(Indoor object tracking data)
▼

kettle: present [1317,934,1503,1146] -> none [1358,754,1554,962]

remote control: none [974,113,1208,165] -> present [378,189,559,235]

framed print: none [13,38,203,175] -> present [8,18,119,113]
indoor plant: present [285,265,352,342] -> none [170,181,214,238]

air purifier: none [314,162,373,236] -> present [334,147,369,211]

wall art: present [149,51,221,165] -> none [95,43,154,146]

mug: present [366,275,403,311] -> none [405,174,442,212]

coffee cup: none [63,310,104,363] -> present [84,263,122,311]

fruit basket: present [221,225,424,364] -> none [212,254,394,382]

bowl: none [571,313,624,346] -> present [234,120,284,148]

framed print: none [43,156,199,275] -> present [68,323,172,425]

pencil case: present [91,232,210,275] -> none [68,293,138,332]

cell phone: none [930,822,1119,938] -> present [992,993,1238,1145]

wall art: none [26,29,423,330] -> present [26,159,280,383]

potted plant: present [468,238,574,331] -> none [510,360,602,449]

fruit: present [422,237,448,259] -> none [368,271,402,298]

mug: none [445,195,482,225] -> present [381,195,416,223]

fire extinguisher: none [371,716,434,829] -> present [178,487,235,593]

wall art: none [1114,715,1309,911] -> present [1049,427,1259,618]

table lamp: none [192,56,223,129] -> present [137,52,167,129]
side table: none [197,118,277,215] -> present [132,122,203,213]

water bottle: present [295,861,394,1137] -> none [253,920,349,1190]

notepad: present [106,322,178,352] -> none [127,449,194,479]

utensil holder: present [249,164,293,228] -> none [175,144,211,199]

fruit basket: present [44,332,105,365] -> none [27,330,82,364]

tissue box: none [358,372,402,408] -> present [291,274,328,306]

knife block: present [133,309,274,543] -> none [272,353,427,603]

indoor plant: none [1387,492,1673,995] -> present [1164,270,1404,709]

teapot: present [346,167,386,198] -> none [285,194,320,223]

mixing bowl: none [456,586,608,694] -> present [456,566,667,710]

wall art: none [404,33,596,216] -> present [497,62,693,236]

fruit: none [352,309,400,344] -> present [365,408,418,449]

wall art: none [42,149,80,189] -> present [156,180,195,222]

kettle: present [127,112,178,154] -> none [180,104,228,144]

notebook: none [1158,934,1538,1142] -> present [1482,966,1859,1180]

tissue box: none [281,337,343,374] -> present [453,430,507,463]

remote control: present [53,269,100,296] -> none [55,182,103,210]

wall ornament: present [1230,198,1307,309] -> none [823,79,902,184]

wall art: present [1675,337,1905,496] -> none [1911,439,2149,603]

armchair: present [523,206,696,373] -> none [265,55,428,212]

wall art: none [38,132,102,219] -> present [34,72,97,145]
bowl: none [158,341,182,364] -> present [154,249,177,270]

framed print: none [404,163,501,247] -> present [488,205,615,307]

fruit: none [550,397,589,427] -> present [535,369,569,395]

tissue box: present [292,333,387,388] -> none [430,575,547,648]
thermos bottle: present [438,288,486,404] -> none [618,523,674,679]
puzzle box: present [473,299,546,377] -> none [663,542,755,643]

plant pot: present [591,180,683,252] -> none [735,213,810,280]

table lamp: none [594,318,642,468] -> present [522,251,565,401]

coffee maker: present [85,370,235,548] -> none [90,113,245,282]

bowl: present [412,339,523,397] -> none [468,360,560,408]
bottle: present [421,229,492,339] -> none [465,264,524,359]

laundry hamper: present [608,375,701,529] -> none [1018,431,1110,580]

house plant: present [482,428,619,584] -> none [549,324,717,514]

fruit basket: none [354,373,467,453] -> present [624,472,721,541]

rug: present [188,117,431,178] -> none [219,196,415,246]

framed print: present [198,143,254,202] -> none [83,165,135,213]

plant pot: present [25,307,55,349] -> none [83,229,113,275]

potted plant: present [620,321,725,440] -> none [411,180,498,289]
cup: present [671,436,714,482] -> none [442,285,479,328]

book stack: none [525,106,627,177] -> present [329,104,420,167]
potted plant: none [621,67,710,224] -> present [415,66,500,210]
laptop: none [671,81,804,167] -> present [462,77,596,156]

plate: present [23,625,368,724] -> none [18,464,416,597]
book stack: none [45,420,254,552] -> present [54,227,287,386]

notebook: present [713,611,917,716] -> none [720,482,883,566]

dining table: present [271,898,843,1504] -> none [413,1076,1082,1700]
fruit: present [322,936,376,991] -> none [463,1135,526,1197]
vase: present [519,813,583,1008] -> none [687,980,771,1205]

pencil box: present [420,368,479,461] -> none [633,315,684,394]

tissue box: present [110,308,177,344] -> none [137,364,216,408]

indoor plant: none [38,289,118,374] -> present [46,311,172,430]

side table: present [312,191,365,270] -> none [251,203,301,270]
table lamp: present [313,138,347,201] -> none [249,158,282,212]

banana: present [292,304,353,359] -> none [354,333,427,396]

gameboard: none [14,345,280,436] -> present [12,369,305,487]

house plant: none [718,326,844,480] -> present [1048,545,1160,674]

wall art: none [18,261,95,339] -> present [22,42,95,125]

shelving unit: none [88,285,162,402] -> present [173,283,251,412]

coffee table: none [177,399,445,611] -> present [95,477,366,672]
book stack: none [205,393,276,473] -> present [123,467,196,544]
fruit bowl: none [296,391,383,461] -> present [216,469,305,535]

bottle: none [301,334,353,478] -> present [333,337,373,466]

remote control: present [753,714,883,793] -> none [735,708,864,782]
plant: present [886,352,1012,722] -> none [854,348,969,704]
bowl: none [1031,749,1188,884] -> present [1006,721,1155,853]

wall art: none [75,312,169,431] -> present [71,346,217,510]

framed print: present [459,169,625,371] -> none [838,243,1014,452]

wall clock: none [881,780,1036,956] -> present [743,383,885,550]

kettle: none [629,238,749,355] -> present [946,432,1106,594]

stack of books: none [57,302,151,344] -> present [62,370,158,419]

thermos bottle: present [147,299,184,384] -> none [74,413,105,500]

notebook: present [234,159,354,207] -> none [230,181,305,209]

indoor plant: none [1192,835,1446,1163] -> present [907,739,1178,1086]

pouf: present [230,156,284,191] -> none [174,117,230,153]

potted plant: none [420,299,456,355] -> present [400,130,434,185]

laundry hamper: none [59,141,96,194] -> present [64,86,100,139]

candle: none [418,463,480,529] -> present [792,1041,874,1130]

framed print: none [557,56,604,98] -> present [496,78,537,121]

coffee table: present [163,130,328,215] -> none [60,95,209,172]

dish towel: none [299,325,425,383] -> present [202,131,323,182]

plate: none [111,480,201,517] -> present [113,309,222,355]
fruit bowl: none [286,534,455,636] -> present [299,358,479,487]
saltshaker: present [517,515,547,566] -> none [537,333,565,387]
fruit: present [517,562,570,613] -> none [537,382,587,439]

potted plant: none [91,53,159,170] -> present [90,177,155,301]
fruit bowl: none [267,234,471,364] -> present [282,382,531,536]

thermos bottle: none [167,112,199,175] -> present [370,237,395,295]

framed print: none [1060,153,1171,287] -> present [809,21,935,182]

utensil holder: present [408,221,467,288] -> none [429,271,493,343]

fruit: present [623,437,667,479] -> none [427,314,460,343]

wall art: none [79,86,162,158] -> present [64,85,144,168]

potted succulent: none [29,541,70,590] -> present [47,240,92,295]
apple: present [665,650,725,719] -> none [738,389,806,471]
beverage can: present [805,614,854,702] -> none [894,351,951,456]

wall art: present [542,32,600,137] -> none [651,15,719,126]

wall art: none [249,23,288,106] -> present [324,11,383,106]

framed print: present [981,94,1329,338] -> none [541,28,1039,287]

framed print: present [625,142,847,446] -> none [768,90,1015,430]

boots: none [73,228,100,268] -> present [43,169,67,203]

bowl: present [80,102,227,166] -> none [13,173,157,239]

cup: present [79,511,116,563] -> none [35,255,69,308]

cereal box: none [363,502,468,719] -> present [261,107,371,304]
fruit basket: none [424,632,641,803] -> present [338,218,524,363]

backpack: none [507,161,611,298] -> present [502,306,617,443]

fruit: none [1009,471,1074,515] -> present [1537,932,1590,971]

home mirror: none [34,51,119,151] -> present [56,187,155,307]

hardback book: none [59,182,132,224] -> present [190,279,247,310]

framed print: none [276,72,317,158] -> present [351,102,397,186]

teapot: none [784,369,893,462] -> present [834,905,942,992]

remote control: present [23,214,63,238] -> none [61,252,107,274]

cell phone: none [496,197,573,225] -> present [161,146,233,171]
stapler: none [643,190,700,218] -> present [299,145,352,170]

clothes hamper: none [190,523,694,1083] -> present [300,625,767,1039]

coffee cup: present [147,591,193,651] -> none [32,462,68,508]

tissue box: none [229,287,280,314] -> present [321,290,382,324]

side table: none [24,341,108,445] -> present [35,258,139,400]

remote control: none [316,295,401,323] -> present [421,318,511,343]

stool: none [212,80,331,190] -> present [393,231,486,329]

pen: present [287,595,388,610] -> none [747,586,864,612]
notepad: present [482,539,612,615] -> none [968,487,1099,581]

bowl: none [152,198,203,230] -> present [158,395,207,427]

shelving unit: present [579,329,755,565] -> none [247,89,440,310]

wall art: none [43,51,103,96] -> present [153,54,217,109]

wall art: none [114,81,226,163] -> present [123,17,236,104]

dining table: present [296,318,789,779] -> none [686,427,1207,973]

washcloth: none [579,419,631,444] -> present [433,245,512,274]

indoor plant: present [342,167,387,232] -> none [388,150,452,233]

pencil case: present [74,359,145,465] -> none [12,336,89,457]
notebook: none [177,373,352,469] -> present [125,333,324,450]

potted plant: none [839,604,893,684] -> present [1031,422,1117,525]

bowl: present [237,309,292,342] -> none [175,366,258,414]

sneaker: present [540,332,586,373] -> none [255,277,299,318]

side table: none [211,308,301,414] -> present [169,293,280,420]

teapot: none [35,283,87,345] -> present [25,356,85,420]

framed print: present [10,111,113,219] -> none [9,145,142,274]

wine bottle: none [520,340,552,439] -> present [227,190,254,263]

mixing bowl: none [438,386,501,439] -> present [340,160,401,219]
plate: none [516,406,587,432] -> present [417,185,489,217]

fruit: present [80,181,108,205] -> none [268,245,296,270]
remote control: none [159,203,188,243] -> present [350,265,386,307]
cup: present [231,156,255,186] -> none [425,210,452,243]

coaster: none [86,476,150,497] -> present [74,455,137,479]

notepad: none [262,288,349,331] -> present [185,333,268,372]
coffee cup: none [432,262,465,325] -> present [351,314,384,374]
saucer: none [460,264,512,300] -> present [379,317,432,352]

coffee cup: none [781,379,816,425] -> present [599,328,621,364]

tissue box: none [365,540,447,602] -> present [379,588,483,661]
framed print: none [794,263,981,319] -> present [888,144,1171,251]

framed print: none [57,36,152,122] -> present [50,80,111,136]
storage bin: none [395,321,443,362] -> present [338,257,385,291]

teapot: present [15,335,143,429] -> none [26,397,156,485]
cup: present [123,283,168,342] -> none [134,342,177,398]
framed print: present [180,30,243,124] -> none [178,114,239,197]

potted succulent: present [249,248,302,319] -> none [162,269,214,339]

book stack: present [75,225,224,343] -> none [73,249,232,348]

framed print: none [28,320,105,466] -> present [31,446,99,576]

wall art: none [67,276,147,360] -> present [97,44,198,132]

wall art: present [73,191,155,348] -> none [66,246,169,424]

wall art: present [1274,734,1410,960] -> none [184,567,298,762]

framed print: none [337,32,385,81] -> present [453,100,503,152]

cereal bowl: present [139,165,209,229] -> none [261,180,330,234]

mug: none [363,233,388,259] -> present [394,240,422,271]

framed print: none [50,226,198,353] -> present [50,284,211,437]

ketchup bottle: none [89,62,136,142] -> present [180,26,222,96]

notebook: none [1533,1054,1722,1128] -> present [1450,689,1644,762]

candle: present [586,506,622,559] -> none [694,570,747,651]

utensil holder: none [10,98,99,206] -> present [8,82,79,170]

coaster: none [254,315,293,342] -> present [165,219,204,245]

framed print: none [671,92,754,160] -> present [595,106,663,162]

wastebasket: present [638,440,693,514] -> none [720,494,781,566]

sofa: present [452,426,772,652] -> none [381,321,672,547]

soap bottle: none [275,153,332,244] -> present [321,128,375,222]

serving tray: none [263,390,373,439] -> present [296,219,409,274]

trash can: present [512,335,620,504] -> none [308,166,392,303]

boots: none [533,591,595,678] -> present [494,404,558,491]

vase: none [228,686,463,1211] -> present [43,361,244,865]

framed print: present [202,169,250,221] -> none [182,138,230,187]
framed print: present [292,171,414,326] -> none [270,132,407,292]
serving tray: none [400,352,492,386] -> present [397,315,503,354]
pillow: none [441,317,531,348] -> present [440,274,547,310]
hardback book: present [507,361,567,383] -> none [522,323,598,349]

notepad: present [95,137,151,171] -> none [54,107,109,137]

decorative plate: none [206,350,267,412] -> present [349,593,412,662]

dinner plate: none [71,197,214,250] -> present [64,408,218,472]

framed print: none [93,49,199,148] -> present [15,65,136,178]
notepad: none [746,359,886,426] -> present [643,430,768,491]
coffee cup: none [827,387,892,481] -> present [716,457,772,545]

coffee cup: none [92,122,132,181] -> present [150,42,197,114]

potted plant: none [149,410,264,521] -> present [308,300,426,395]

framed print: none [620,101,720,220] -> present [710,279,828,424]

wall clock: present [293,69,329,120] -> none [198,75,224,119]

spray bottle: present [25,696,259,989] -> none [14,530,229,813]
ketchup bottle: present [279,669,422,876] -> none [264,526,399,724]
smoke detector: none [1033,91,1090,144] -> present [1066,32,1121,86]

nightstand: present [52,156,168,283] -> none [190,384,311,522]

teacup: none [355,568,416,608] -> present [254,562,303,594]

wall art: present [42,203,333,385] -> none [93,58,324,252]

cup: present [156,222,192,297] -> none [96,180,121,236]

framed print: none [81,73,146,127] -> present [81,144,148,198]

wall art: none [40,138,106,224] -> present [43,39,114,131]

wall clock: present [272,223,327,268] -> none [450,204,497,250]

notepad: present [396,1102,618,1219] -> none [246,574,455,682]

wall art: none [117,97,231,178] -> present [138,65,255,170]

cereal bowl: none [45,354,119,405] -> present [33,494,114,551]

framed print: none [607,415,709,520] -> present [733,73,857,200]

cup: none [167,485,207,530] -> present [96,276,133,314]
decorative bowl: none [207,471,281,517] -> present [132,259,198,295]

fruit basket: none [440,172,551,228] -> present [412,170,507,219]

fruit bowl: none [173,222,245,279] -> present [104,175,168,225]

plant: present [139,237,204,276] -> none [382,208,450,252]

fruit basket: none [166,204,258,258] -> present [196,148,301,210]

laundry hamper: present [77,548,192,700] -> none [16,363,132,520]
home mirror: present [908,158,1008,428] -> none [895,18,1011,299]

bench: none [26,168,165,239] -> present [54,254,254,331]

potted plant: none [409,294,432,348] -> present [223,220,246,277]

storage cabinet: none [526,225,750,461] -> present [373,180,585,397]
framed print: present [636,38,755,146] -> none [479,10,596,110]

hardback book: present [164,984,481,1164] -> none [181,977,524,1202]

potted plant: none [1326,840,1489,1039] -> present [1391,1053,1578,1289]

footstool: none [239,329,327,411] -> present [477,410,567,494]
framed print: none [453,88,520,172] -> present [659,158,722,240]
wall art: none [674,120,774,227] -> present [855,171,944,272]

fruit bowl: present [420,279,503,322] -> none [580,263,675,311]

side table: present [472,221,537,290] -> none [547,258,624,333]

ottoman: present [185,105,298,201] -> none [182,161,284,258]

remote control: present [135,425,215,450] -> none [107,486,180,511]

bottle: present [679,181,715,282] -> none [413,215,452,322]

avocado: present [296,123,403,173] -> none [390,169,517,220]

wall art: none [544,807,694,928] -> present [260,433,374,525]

▲

* _Your task_: Output the lines above exactly, but only those between the line holding "mug: present [366,275,403,311]" and the line holding "pencil case: present [91,232,210,275]", inclusive.

* _Answer to the problem_:
mug: present [366,275,403,311] -> none [405,174,442,212]

coffee cup: none [63,310,104,363] -> present [84,263,122,311]

fruit basket: present [221,225,424,364] -> none [212,254,394,382]

bowl: none [571,313,624,346] -> present [234,120,284,148]

framed print: none [43,156,199,275] -> present [68,323,172,425]

pencil case: present [91,232,210,275] -> none [68,293,138,332]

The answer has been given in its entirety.